Всё это было вечно и интернационально.
Отзвук войны, как шум соседей, существовал вокруг меня. Война преследовала меня, как параноика преследует придуманная опасность.
В этом доме я познакомился с хорватской девушкой. Немка, которую я увидел сначала, та самая девушка с трагическим лицом и белыми волосами, та самая немка оказалась хорваткой.
Никто не представлял нас, хозяин исчез куда-то, а Аня молча держала меня за рукав.
Девушка говорила по-немецки плохо, но все её слова были понятны.
– Я стреляю лучше мужчин, – говорила она, ещё не зная обо мне ничего.
Она приехала из Вуковара – или просто так говорила.
Была она одета в ботинки «харлей-дэвидсон» и широкую блузу. В ней было что-то от Ульрики Майнхофф, не во внешности, а в разговоре.
Я уже давно знал, что Туджман назвал Вуковар хорватским Сталинградом. Туджман был президентом Хорватии. А я был русским и поэтому не только знал, но и чувствовал, что такое Сталинград.
Сейчас воевали не в Хорватии, а в Боснии, и вот моя собеседница приехала в Германию, чтобы потом вернуться. Девушка в высоких ботинках зарабатывала военной журналистикой, она таскалась по бывшей Югославии с видеокамерой.
Она со вкусом рассказывала о голоде в Сараеве и каких-то, может ею самой придуманных, случаях людоедства.
Я слушал её и не верил ничему, даже тому, что могло оказаться правдой.
К тому же я знал настоящего людоеда и даже жил в его коммунальном замке. Это было, можно сказать, в прошлом мире, и наверняка он уже умер. Этот старик проговорился мне о своём людоедстве случайно – после сердечного приступа, когда я принёс ему воды. Тогда людоед был, правда, мальчишкой. Родителей его накрыло в ленинградском бомбоубежище, бегал где-то по улице Красной со сверстниками и…
Оказалось, что это его ничуть не изменило. Вообще никак. И в памяти его вкус был равен вкусу мяса, ужаса не помнил, и всё прошло, все виноваты, и виноватых нет.
Был он обыденным человеком.
А в глазах женщины в высоких ботинках застыла любовь к войне, любовь к войне и смерти, которая вызывала во мне раздражение, но я представлял себе молодую сербку с такой же видеокамерой, боснийку, американку и русскую и желал, чтобы все они избежали очереди из крупнокалиберного пулемёта.

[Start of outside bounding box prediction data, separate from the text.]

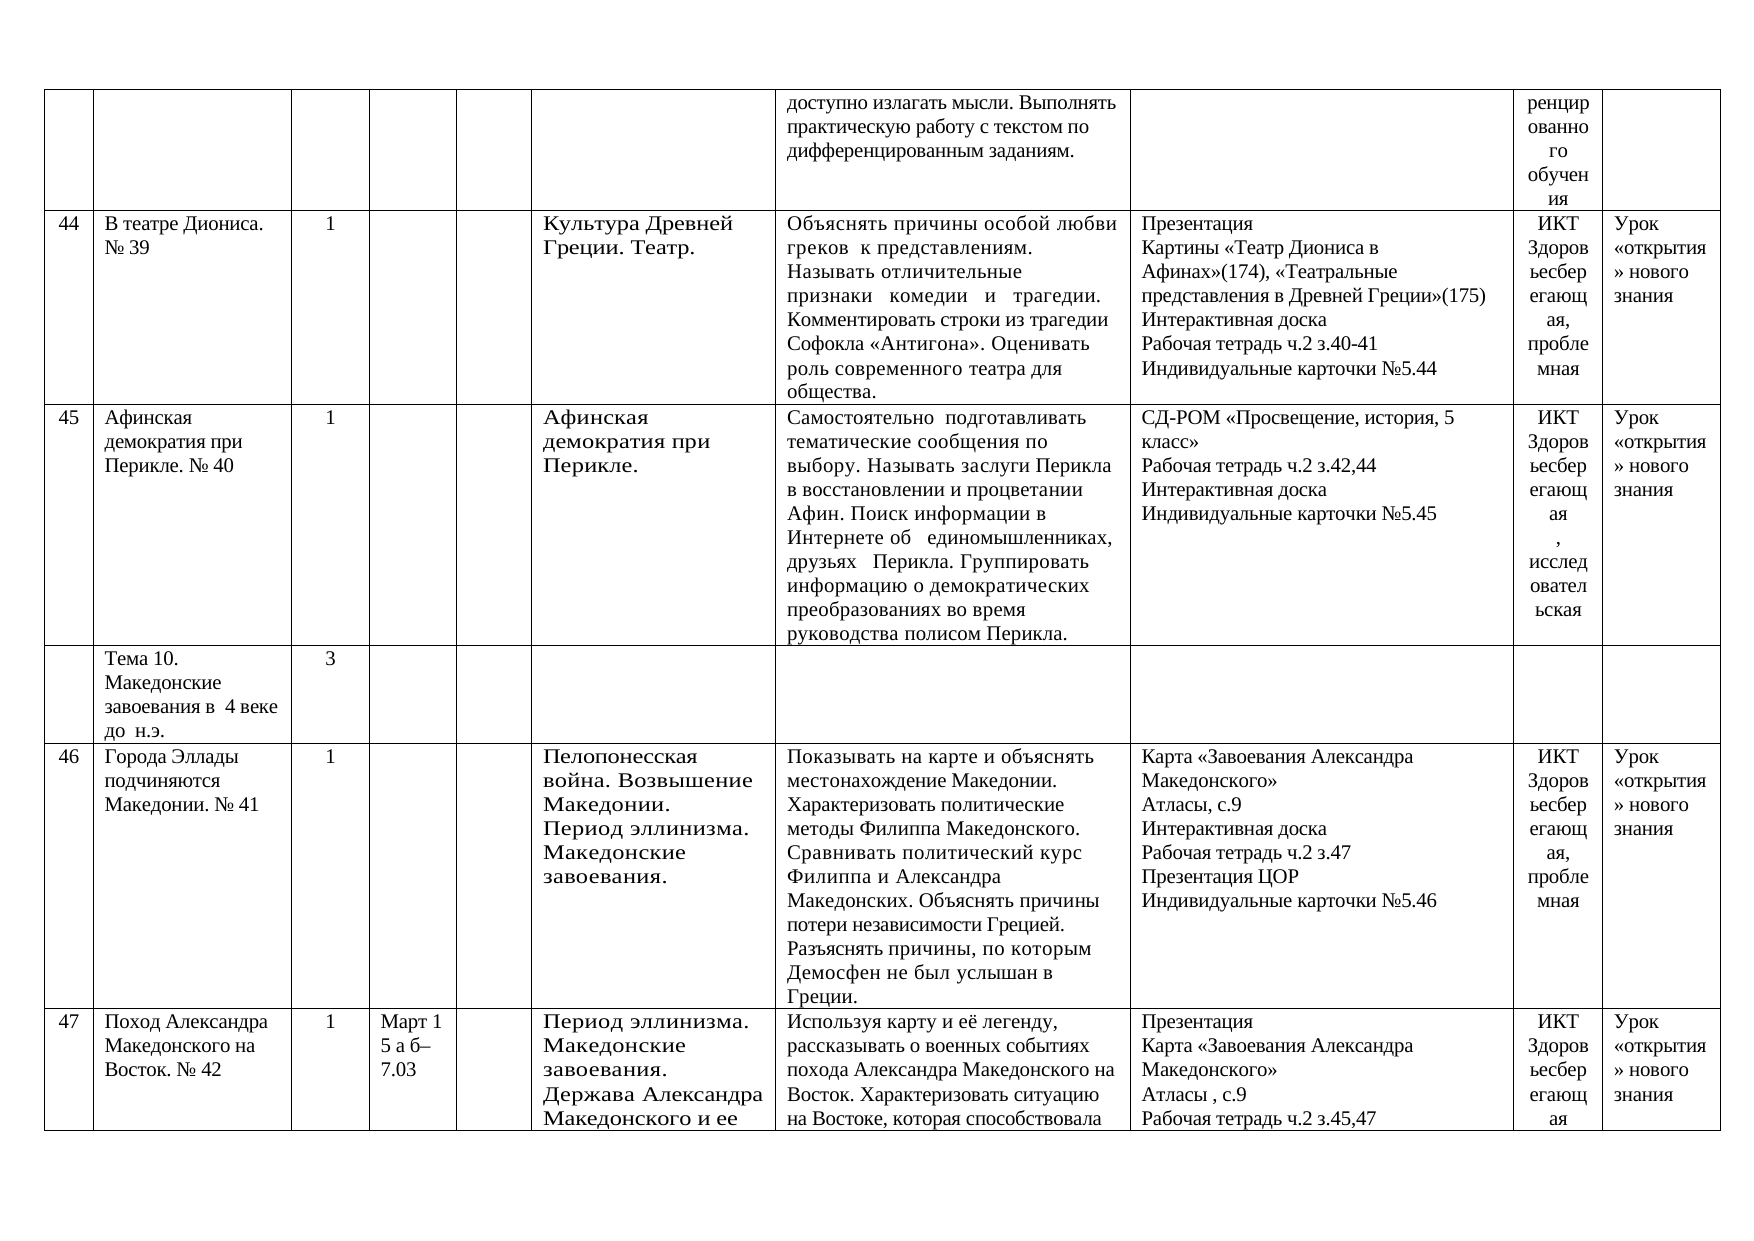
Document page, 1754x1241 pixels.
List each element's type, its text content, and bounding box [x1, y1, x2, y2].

table_cell [457, 90, 531, 210]
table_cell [1131, 90, 1513, 210]
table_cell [1514, 90, 1602, 210]
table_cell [1603, 90, 1720, 210]
table_cell 47 [45, 1009, 93, 1129]
table_cell 46 [45, 744, 93, 1008]
table_cell Показывать на карте и объяснять местонахождение Македонии. Характеризовать политические методы Филиппа Македонского. Сравнивать политический курс Филиппа и Александра Македонских. Объяснять причины потери независимости Грецией. Разъяснять причины, по которым Демосфен не был услышан в Греции. [776, 744, 1130, 1008]
table_cell [370, 211, 456, 403]
table_cell В театре Диониса. № 39 [94, 211, 291, 403]
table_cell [94, 1009, 291, 1129]
table_cell ИКТ Здоровьесберегающая, проблемная [1514, 211, 1602, 403]
table_cell [776, 646, 1130, 742]
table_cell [1514, 1009, 1602, 1129]
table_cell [532, 90, 775, 210]
table_cell ИКТ Здоровьесберегающая , исследовательская [1514, 405, 1602, 645]
table_cell [370, 646, 456, 742]
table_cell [1131, 1009, 1513, 1129]
table_cell [457, 744, 531, 1008]
table_cell Афинская демократия при Перикле. [532, 405, 775, 645]
table_cell [1603, 646, 1720, 742]
table_cell Афинская демократия при Перикле. № 40 [94, 405, 291, 645]
table_cell Культура Древней Греции. Театр. [532, 211, 775, 403]
table_cell Урок «открытия» нового знания [1603, 211, 1720, 403]
table_cell 43 [45, 90, 93, 210]
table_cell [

Я искренне желал, чтобы они не напоролись на засаду и не лежали на горной дороге, в агонии перебирая ногами, несмотря на то что часть из них действительно была из породы стервятников, что слетаются на кровь.
Всё же у этой и у других женщин будет что-то иное в жизни, и поэтому я никак не выдавал своей неприязни. Я лишь внимательно слушал, запоминая подробности, для спокойствия обняв Анну.
Кончался обманный, тёплый, как апрель, январь. На северо-западе страны началось наводнение, Рейн вышел из берегов. Сидя в крохотной квартирке Ани, мы смотрели телевизор и видели, как эвакуируют жителей Кёльна. Плыли по тёмной воде лодки, и солдаты в форме моего бывшего вероятного, а теперь уже совсем невероятного противника, в оранжевых резиновых штанах пробирались по улицам на этих лодках.